There’s one that stands out – sent yesterday, and pushed right to the top of the priority list, with a red exclamation mark next to it to make sure I don’t miss it.

Subject:
For the attention of Miss Alice Forster regarding Daniel Cross

Sender:
Vincent Cross [personal]

Danny’s father.

He must have read my letter. Why else would he email? Did he believe me?

I’m about to open the message when I see the one immediately below. Sent at two a.m. today: that must be in Thai time, because in England it’s still yesterday.

Subject:
Exclusive Invitation to Soul Beach [expires 06:19 TST]

 

 

 

 

48

 

 

 

 

I’m racing back in time, to the moment the first email from my sister arrived.

It was the morning of her funeral and the email was blank. A hoax; it had to be. A week later, when everything that made my life seem certain and bright had been buried too, the invitation
arrived.

Subject:
Meggie Forster wants to see you on the Beach

Despite everything, I
believed
. The love I felt for Meggie was strong enough to make me hope, and that extra eleven months with her has been reward enough. But perhaps
this invitation is my bonus for pushing and challenging in her memory. For getting justice.

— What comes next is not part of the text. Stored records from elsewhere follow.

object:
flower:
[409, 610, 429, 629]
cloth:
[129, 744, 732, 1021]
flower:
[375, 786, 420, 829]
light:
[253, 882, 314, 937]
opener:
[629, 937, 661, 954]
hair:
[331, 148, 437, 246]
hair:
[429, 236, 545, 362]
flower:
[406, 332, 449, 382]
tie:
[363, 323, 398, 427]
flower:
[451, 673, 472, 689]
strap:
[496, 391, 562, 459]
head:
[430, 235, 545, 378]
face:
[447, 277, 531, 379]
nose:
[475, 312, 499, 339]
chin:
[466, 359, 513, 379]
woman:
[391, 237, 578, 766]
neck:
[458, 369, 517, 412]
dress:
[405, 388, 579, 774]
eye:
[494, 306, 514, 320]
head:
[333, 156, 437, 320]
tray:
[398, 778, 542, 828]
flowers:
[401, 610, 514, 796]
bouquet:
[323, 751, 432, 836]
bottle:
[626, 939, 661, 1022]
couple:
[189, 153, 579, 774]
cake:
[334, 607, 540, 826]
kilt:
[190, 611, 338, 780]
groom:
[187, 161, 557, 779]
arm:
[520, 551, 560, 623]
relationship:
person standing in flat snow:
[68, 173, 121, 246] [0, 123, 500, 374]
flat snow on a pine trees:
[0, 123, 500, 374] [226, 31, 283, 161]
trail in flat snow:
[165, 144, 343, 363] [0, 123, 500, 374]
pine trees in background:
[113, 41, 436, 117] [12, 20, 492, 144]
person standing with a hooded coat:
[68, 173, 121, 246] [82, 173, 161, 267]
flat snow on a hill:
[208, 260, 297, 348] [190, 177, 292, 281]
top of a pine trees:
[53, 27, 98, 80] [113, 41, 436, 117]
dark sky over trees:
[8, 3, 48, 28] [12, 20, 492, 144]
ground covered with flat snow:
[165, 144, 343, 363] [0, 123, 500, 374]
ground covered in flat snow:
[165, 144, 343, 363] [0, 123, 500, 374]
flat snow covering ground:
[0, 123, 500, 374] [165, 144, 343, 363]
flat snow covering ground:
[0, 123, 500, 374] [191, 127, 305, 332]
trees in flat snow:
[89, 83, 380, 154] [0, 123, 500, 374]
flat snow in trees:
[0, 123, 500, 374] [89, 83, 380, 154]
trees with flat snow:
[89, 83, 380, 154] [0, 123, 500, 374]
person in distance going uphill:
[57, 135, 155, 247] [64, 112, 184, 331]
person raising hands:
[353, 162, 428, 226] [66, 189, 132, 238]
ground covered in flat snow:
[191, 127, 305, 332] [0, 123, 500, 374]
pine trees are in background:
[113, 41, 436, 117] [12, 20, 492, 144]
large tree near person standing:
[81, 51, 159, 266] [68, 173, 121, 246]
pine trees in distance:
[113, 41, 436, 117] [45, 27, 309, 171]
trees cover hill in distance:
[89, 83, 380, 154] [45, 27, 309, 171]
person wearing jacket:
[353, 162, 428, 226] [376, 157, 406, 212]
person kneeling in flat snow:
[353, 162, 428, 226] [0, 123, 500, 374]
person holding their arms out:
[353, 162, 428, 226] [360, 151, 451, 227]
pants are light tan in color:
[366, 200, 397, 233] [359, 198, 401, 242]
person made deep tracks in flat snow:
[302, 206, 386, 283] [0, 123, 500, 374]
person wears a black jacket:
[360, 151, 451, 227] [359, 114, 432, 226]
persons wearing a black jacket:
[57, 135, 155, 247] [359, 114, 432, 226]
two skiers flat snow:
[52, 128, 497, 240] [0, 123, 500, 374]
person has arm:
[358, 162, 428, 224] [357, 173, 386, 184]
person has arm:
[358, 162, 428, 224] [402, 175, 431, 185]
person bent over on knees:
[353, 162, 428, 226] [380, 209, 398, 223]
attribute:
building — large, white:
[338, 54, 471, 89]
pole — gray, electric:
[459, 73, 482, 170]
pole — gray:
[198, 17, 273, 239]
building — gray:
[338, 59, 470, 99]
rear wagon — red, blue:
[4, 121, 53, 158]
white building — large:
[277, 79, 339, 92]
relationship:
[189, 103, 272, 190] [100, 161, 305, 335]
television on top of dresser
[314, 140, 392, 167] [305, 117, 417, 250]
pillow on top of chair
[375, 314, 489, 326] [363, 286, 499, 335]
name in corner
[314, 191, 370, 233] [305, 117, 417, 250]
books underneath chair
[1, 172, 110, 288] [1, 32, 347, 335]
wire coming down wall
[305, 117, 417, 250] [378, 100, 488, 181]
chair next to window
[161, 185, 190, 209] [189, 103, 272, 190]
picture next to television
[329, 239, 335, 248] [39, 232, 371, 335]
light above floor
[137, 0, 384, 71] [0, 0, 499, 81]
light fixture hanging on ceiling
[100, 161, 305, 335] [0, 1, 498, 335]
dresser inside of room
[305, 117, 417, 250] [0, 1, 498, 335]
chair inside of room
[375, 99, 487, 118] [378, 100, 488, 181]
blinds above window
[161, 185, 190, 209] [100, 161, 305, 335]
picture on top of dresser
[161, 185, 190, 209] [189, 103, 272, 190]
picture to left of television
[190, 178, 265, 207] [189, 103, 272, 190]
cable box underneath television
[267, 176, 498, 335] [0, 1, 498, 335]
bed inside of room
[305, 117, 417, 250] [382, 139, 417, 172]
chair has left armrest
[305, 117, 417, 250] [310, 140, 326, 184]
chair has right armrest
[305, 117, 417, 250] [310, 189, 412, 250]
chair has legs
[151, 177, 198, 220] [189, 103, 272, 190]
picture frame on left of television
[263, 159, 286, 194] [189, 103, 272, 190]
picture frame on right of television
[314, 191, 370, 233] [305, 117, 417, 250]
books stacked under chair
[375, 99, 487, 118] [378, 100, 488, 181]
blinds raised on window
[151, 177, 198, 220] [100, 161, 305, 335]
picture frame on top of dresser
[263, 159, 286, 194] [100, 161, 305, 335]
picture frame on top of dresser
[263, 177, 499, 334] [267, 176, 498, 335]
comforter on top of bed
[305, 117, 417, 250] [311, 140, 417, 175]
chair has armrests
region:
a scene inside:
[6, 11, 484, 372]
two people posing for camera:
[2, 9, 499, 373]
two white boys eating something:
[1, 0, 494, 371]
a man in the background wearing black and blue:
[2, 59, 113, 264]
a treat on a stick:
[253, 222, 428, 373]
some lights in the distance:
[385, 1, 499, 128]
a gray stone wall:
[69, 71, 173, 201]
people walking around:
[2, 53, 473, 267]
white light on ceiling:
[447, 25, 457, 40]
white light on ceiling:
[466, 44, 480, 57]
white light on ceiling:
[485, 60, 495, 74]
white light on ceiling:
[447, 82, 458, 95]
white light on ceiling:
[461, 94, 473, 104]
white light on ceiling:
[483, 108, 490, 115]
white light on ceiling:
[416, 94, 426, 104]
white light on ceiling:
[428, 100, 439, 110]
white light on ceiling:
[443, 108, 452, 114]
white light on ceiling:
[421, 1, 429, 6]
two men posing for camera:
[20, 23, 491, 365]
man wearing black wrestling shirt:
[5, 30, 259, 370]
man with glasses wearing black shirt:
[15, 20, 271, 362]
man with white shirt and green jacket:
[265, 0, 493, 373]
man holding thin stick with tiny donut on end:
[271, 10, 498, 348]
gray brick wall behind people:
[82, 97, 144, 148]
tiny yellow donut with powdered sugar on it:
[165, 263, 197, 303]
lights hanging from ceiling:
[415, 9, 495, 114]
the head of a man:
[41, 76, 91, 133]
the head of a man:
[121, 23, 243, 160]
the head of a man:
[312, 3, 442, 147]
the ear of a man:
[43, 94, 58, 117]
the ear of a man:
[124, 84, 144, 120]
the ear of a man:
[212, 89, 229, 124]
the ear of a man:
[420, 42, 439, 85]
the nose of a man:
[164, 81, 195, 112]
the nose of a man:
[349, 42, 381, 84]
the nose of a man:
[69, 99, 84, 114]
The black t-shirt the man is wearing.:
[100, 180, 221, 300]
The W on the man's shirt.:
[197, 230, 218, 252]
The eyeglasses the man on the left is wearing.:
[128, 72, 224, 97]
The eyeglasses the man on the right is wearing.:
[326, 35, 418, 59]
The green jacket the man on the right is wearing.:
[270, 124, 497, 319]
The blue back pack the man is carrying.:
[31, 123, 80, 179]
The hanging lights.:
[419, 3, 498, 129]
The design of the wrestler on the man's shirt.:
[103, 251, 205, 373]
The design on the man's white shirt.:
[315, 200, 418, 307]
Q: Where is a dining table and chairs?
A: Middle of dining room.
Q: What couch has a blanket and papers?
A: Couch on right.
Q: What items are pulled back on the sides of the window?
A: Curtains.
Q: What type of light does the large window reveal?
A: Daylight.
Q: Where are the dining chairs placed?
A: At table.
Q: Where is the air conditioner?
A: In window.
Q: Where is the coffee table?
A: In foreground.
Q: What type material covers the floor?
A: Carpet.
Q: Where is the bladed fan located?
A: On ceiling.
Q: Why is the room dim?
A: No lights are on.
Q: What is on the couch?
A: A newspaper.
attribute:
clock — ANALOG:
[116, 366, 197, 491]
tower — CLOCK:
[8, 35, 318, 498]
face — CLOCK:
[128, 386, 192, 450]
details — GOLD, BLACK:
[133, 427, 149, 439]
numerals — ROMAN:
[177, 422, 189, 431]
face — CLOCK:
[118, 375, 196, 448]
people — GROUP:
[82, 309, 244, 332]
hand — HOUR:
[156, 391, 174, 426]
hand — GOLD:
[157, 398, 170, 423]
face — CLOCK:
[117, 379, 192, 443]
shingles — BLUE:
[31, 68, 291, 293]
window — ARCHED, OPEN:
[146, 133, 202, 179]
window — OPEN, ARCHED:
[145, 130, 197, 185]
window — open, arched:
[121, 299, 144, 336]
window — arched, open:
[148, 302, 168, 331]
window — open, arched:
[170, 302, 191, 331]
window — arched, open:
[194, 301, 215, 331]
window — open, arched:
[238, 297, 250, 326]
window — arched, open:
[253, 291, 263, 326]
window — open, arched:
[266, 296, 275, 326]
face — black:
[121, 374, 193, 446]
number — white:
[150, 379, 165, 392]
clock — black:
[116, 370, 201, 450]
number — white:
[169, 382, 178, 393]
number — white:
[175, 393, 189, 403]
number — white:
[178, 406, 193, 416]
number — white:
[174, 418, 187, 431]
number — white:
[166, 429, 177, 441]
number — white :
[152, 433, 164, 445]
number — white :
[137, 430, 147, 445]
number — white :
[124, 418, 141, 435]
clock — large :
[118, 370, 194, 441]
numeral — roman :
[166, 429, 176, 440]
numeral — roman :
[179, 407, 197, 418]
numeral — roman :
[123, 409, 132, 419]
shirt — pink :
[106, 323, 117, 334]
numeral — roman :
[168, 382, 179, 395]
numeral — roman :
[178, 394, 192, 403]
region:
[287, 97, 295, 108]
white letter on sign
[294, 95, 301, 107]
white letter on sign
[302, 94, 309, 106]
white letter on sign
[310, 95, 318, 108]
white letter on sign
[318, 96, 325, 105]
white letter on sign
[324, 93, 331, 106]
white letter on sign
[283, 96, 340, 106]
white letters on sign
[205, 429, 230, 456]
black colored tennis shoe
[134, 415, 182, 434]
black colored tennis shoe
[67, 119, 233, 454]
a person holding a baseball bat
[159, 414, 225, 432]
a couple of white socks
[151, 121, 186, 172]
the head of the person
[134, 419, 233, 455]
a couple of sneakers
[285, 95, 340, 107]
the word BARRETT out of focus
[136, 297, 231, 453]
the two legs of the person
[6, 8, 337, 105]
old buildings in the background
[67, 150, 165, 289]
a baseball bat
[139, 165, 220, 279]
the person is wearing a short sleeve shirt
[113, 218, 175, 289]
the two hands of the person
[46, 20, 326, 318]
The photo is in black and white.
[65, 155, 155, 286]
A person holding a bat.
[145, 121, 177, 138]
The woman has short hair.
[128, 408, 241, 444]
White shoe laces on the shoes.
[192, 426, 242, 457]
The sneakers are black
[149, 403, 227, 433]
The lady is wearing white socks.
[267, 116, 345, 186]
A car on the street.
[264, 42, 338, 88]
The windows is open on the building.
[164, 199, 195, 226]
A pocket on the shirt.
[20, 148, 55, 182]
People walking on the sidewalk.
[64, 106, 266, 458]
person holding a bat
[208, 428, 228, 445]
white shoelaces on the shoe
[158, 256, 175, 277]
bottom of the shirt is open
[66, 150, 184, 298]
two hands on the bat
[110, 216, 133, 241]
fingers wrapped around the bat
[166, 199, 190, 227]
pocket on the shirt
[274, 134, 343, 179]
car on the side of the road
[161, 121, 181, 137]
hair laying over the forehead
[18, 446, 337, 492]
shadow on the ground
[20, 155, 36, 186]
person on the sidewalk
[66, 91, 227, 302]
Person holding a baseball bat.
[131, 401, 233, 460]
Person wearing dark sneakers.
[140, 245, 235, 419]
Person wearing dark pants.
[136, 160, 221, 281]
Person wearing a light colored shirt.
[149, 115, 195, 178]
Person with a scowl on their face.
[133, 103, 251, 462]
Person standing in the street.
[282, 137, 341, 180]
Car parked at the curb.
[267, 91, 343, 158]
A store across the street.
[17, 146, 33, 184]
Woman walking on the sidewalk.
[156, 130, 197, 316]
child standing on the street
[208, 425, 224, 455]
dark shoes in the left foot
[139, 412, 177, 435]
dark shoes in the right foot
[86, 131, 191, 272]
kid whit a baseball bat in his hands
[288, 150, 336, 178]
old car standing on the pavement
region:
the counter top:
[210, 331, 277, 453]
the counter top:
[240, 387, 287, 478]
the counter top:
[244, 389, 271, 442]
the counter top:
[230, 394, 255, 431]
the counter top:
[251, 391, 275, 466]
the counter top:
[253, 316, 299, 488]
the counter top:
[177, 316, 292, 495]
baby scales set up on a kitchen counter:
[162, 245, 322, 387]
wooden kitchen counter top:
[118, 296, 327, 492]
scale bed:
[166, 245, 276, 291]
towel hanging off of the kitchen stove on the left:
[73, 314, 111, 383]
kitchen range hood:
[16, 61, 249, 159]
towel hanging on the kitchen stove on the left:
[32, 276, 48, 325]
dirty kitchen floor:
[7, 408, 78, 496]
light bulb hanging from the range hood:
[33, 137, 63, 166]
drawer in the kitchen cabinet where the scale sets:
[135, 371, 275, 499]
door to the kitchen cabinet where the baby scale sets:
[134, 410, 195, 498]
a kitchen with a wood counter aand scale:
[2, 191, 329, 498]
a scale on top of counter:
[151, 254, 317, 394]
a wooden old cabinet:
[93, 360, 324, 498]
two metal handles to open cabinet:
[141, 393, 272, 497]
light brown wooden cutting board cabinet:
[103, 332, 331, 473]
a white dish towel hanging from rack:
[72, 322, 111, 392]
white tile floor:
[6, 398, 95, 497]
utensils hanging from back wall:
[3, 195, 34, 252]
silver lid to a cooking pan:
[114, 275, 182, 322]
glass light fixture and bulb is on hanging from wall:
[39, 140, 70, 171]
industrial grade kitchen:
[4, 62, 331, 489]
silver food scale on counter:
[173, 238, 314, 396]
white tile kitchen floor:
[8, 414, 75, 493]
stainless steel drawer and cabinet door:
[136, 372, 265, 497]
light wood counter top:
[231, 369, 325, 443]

The time on the computer reads 06:03. I only just made it online in time. What if I hadn’t logged in till later – would this email still have been here?

I lean across to lock the office door from the inside. Then I double-click:

Dear ALICE,

 

As you may be aware, your access to Soul Beach, the web’s most exclusive ‘resort based’ social networking site, is coming to an
end.

 

However, we have considered your contribution to the growth of the site, and are granting you a window of access to give you the opportunity to complete any
necessary admin prior to the closure of your account. Please enter via
this link.

 

This access will be revoked at 06:19 Thai Standard Time.

 

Thank you for your co-operation.

 

The Management, Soul Beach

Where every day is as beautiful as the last.